## Extract:

◇ ◇ ◇ ◇ ◇ ◇ ◇

4. Baseline Results, to be reviewed again in 6 months

Data for Peer Review, collected as above and based upon searches for patients issued oral NSAIDs during the last 6 months

Practice	A	B	C	D	E	F
List Size	2722
NSAID (%)	111(4.0%)
NSAID no PPI (%)	52(1.9%)
No Risk Factor (%)	26(0.9%)
At least 1 Risk Factor (%)	26(0.9%)
At least 2 Risk Factor (%)	15(0.5%)
At least 3 Risk Factor (%)	6(0.2%)
At least 4 Risk Factor (%)	2(0.1%)
At least 3 risk factors without CVD risk, consider COX2	0

5. Discussion and actions to try and improve our prescribing safety

We have discussed patterns for patients with multiple risk factors prescribed NSAIDs without PPI and possible solutions

Cause of NSAID issue without PPI and possible solutions

“One off” prescriptions, for flare of gout, back pain, shoulder pain, particularly for patients who have had NSAIDs in past without PPI.

GPs to consider PPI with each acute NSAIDs prescription, especially in those aged >65 or taking other medications for HTN, depression etc. Option to add PPI on as repeat template as a prompt for future acute issues.

PPI is available on repeat prescription, but patient has not requested / been issued.

◇ ◇ ◇ ◇ ◇ ◇ ◇

## Recorded information:
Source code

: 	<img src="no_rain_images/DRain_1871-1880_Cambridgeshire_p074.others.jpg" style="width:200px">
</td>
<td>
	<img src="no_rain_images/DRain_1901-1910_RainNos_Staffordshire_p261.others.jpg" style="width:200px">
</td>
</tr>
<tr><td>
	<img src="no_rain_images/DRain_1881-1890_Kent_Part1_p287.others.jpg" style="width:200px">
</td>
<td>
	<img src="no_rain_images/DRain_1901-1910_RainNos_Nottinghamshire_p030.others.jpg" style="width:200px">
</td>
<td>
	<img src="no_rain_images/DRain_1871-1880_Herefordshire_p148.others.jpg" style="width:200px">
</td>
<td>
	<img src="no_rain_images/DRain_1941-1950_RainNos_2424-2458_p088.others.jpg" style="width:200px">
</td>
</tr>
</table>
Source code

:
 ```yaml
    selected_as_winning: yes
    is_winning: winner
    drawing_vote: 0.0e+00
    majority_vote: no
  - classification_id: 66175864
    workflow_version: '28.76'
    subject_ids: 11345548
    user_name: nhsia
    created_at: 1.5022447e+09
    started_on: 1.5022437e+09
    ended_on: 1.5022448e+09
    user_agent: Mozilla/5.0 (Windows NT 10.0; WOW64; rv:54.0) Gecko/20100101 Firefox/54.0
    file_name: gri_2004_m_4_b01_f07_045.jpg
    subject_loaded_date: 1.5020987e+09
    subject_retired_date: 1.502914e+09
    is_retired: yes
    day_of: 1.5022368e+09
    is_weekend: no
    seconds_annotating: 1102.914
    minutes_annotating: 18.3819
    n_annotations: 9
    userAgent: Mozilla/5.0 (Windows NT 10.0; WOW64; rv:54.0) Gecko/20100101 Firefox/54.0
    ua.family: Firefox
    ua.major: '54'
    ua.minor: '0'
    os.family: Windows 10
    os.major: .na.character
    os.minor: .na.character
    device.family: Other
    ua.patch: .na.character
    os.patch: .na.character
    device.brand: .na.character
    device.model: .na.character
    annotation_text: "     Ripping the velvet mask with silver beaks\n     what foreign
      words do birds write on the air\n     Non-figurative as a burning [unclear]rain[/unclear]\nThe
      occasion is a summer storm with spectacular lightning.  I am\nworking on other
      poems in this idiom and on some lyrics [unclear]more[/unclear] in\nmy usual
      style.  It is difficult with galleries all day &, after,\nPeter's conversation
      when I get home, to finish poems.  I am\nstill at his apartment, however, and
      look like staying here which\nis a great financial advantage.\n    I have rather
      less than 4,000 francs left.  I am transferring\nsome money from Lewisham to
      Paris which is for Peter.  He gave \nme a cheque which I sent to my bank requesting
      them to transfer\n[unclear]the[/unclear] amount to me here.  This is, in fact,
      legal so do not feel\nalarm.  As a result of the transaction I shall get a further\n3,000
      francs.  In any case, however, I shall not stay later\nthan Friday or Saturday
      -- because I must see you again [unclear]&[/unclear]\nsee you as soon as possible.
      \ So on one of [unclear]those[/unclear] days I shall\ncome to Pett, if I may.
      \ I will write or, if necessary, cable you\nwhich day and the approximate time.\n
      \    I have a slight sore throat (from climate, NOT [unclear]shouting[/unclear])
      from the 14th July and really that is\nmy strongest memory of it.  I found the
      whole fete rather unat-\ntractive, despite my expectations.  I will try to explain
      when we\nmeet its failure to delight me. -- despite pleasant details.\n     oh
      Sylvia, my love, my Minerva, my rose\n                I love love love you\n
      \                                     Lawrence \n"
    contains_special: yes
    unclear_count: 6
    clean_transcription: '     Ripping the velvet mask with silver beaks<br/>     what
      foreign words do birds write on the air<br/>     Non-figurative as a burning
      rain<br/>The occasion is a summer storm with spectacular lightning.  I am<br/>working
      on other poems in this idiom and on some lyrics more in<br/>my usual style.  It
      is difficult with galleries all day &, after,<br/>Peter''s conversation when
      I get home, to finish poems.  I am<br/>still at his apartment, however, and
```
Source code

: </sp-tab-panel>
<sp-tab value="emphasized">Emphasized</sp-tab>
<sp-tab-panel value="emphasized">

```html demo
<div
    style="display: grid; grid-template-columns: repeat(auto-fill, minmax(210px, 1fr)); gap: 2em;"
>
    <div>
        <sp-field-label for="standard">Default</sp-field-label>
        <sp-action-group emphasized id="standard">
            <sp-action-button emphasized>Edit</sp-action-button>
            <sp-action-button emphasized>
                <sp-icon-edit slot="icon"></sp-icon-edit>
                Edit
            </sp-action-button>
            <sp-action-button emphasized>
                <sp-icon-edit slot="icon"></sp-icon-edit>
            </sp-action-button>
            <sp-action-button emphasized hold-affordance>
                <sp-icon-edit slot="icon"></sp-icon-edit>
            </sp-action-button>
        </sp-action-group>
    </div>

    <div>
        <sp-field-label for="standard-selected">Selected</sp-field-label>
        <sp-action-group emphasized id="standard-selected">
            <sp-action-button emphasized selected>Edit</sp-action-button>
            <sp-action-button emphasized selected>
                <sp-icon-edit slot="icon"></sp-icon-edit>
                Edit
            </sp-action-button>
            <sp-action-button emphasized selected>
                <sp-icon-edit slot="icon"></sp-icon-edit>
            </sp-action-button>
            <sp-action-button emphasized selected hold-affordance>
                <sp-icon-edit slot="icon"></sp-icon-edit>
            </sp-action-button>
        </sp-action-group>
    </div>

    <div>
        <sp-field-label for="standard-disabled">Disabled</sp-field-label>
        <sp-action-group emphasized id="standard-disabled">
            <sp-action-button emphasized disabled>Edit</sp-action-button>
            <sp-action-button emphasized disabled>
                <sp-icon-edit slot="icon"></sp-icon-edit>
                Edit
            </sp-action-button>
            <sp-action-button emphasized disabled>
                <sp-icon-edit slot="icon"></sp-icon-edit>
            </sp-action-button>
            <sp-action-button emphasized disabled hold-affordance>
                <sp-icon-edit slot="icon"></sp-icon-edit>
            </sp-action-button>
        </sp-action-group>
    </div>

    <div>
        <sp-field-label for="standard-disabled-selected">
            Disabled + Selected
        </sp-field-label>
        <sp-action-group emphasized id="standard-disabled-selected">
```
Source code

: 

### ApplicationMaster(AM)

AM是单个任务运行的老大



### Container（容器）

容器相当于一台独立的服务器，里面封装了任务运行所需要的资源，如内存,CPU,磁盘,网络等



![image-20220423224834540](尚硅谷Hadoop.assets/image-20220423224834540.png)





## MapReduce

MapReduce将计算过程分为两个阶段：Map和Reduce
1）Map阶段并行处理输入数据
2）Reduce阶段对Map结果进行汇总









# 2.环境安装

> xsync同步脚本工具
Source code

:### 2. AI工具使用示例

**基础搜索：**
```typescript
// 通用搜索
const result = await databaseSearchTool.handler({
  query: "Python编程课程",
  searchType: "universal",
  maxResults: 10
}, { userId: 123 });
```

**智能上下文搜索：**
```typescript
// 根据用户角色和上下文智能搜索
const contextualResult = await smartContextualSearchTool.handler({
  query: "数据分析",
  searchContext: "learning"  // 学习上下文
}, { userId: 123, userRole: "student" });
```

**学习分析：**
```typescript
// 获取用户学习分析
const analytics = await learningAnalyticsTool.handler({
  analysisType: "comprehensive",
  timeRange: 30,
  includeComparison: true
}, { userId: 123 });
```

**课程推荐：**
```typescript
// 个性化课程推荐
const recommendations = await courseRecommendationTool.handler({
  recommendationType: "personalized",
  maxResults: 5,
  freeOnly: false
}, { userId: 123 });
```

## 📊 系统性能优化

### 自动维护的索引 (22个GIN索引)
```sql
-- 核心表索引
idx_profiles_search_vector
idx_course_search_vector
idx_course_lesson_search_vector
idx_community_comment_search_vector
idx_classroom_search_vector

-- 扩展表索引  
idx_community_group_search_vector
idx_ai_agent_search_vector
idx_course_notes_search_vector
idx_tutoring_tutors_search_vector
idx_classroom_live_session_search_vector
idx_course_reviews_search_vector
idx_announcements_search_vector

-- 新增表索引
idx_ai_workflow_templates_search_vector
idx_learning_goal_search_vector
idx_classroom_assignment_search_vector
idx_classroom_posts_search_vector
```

◇ ◇ ◇ ◇ ◇ ◇ ◇

## Tasks for this exercise:
#1 Reproduce the part of the NSAID audit starting with "Cause of NSAID" and going on through "past without PPI.".
#2 Carry on the NSAID audit from where it stops.
The material has no connection to the NSAID audit.

## Your written answers:
#1
Cause of NSAID issue without PPI and possible solutions

“One off” prescriptions, for flare of gout, back pain, shoulder pain, particularly for patients who have had NSAIDs in past without PPI.

#2
Add script note to all NSAIDs on repeat
You should also take medication to protect your stomach

and the PPI on repeat should have script note
take daily to prevent gastrointestinal upset when taking [naproxen]

Search identifies patient at risk of GI bleed. Should they even be taking an NSAID, or does clinical review suggest PPI not appropriate eg due to coding errors, amount and duration of NSAID or similar.

Record NSAID review, using ardens NSAID monitoring for those practices who subscribe or add code as below.

Non-steroidal anti-inflammatory drug risk assessment completed (710421000000101)

Patient has NSAID on repeat without PPI in patients with additional risk factor(s)

Add PPI to repeat along with script message as above.

Intended outcomes for meeting in 6 months

• Reduce to zero patients those issued NSAIDs without PPI in high risk group (3 or more risk factors, as identified above.)
• Documentation of NSAID risk assessment in all patients with 2 or more risk factors and therefore potentially at risk, those on repeat NSAID.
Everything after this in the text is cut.